Furthermore, while some previous studies have discovered hemodynamic differences between patients with chronic mTBI and HCs, TSA analysis failed to reveal such differences. These discrepant findings may reflect the different methods of extracting hemodynamic data (DSC-MRI or ASL perfusion MRI) as well as heterogeneity in injury severity and time from injury among studies.

Finally, although ICC is a promising technique for uncovering functional connectivity without the definition of a priori ROIs, it does not pinpoint the specific connectivity alterations between regions. Subsequent studies should utilize ICC to detect regions exhibiting altered connectivity and jointly employ ROI-based methods to further delineate their connectivity patterns [86].

Conclusions

To our knowledge, this is the first study that examined the association of both hemodynamic and connectivity disturbances and their coupling/uncoupling changes with neurocognitive and mental health indices in the chronic phase of mTBI by analyzing rs-fMRI data. The findings demonstrate a role of perfusion of the hippocampus in the modulation of mental health indices after mTBI, coupling changes in anterior and posterior DMN indicating potential compensatory mechanisms, and uncoupling in the right medial extrastriate cortex and posterior MTG, which might be explained by complex interactions of the neurovascular components. Future studies will need to further validate our results by adopting a longitudinal approach, examining coupling differences over time, and investigating possible genetic predisposition, molecular mechanisms, and microstructural changes underlying these outcomes.

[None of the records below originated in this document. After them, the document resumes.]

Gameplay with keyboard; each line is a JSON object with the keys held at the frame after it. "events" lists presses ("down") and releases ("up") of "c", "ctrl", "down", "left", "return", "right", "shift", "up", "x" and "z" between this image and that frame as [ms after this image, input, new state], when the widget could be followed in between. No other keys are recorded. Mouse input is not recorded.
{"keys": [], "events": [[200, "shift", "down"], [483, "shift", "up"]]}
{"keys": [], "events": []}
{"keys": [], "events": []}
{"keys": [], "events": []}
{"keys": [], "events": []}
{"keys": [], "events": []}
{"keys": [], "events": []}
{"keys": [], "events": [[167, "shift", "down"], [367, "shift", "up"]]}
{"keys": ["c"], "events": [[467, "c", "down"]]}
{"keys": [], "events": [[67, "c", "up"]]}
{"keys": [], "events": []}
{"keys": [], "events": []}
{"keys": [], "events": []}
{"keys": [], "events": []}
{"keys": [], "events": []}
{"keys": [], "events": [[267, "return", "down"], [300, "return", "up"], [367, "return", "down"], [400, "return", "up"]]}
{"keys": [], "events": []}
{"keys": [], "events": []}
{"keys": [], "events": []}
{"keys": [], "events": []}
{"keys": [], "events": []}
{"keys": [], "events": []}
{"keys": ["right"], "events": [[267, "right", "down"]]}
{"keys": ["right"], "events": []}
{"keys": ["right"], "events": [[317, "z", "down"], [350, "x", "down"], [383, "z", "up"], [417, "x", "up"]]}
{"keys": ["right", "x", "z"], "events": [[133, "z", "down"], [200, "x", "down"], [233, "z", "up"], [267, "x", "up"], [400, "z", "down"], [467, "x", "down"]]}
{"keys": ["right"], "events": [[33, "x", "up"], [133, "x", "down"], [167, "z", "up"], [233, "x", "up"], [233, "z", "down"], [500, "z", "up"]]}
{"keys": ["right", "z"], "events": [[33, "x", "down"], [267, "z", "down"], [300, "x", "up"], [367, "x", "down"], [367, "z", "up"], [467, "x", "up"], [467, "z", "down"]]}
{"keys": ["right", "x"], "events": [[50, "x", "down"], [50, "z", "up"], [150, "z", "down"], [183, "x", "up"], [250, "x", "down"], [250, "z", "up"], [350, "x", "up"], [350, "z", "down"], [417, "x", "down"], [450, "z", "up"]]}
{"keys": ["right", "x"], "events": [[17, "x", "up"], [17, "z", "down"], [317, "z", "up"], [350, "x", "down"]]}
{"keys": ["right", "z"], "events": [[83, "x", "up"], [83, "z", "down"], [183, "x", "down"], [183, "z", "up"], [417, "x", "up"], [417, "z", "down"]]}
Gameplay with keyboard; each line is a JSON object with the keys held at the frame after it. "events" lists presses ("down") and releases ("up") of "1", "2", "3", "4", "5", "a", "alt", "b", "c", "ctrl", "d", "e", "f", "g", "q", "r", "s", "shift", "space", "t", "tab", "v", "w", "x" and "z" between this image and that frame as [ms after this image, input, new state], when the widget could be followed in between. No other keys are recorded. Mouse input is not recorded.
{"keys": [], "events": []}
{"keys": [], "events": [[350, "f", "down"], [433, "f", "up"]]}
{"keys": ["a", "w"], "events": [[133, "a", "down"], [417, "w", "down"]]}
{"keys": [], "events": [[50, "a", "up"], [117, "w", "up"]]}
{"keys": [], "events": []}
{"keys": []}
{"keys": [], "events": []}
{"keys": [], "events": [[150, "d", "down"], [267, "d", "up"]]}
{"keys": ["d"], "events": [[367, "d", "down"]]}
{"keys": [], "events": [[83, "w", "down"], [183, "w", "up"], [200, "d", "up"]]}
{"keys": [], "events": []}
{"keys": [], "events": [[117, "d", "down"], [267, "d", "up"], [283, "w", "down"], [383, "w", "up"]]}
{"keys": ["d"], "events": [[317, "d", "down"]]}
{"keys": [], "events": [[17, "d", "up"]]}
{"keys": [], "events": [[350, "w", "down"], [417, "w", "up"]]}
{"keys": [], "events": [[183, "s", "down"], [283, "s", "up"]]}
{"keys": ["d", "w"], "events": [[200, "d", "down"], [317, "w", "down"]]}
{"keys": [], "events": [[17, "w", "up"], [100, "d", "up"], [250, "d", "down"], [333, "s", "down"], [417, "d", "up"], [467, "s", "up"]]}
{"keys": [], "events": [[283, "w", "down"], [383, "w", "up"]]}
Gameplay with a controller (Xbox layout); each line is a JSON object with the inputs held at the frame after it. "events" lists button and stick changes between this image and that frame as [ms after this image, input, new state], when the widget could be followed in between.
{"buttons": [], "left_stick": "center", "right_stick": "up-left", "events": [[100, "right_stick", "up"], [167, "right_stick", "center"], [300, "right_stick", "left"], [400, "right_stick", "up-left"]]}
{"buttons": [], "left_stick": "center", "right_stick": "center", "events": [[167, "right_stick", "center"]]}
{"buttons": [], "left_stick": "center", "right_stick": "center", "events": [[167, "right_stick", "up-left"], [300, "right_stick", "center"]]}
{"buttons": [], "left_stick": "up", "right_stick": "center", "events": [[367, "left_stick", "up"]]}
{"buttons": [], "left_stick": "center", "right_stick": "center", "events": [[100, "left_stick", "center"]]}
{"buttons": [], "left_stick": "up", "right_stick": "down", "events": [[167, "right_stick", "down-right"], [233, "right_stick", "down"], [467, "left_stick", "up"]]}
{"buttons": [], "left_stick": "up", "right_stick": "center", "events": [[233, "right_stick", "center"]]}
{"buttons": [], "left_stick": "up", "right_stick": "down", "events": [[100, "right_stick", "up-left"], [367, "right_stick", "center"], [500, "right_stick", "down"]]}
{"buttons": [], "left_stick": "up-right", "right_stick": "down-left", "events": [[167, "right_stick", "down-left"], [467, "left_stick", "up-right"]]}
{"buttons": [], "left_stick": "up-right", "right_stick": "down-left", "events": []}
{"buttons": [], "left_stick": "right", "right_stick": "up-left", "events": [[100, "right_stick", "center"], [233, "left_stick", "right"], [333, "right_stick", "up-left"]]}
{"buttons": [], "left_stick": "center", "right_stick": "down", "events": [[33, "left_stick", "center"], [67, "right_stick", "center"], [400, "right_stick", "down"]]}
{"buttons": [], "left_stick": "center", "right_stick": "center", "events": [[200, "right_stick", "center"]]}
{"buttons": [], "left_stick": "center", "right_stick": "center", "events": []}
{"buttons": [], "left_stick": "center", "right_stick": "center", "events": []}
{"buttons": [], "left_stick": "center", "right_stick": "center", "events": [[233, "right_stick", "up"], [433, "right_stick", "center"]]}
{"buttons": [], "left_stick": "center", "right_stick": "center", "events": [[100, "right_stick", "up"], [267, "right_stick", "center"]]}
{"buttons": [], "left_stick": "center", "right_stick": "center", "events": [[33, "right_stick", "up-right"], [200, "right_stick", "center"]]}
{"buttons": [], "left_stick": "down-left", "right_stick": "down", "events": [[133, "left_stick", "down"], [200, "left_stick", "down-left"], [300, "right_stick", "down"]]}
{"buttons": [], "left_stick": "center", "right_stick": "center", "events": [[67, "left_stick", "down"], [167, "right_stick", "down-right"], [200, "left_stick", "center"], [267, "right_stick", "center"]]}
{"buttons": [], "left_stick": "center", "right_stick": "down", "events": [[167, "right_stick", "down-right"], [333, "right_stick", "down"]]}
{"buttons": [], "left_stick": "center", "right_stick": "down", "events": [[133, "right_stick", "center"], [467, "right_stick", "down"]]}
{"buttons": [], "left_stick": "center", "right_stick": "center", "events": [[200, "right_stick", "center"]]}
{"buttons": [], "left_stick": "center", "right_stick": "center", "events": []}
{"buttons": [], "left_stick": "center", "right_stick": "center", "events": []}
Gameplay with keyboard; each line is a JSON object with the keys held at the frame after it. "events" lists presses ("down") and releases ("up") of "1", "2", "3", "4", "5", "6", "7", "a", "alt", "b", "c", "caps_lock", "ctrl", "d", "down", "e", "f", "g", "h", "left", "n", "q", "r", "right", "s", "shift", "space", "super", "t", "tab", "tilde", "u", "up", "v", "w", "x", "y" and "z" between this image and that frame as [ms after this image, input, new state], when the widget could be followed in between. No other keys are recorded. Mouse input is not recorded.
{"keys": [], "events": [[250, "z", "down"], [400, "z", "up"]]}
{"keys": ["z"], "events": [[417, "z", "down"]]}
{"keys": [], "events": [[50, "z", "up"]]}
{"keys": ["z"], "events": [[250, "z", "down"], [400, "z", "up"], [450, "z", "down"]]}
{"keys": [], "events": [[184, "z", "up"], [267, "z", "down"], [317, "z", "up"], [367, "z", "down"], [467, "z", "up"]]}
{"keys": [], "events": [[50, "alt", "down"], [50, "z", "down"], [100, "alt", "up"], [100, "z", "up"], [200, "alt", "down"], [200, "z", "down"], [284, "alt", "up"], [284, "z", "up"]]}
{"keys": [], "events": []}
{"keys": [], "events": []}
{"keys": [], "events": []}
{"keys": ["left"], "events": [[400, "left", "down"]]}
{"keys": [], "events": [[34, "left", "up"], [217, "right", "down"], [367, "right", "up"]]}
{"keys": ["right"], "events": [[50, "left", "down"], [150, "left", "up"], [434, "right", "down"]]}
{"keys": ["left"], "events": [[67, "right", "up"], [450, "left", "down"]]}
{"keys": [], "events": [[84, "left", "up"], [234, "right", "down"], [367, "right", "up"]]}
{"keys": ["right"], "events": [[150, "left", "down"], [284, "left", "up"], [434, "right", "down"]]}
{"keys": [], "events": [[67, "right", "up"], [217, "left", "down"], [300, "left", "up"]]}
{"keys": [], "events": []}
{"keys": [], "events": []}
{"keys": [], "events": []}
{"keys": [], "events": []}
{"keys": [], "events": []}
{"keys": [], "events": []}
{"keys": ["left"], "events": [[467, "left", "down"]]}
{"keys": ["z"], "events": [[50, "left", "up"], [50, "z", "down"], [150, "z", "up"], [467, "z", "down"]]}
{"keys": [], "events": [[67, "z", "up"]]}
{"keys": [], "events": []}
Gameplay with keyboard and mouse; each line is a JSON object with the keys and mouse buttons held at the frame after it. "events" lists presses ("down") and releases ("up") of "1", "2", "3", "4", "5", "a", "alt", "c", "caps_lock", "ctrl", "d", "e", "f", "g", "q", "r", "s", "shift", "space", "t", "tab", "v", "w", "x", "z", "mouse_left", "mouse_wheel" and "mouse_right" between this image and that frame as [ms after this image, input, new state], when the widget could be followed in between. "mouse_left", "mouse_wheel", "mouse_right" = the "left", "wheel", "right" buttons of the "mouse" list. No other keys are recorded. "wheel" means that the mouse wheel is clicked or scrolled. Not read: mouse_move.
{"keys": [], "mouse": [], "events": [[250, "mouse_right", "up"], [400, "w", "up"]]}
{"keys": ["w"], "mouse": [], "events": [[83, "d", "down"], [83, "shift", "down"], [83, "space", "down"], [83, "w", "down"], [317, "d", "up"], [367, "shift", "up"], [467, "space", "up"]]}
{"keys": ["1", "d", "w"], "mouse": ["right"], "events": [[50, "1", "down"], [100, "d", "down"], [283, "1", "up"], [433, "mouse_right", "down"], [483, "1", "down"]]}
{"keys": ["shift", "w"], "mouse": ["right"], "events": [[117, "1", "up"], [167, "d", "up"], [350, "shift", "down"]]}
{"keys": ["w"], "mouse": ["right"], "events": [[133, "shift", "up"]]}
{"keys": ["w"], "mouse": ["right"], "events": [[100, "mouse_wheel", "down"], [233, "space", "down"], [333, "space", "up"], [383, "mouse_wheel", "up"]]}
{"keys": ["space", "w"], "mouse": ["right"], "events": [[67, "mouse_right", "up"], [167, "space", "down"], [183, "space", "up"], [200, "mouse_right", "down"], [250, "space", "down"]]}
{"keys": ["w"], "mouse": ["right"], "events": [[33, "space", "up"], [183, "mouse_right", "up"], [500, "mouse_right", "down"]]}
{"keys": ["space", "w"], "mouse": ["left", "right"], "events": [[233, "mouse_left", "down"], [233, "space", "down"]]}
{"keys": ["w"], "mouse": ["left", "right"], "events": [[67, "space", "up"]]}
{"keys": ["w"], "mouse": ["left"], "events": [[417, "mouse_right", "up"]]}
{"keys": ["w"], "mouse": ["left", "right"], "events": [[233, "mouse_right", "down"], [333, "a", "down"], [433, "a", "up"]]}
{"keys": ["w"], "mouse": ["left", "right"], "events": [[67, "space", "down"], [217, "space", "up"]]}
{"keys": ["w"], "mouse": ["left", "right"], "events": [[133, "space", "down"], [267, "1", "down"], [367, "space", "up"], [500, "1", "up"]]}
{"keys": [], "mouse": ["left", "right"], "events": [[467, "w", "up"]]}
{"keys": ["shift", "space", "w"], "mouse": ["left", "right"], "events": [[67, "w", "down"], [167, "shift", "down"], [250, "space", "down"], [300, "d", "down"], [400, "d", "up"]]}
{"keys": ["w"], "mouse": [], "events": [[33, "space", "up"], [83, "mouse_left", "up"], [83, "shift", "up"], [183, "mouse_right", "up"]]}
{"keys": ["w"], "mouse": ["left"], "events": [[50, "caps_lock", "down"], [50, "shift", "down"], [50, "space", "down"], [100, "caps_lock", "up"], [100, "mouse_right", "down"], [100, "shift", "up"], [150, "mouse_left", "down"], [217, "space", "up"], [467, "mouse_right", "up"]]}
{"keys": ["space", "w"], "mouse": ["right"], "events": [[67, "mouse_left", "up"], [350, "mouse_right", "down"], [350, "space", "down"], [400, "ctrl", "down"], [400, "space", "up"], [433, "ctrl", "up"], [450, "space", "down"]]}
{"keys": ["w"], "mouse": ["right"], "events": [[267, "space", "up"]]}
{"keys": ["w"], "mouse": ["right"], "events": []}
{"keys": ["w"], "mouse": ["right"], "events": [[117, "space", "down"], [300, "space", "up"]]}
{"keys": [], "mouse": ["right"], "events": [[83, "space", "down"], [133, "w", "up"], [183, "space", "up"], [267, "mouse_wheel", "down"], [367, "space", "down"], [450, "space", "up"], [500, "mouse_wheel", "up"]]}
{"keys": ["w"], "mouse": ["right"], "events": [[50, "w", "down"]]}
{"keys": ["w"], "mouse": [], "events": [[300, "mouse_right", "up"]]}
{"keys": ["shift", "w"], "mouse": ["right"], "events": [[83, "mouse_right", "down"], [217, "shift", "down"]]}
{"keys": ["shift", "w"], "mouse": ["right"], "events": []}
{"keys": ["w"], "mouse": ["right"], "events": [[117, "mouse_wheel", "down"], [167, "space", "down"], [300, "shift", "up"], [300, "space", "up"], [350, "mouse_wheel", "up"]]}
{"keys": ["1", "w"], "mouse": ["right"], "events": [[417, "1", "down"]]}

These findings pave the way for future investigations, and they are clinically relevant in various domains. Firstly, the unraveling of neuroimaging biomarkers and their association with the observed behavioral and neurocognitive deficits may lead to a better understanding of the pathophysiological mechanisms underlying mTBI. Secondly, current treatment choices focus on addressing clinical symptoms instead of underlying pathophysiology. A better understanding of neurovascular processes in mTBI can lead to optimized and personalized treatment decisions and efficacy, given that different patterns of neurovascular dysfunction may be associated with specific observed impairments. The incorporation of neurovascular indices in routine clinical practice of patients with complicated mTBI may also contribute to intervention studies as potential predictors of response to treatment.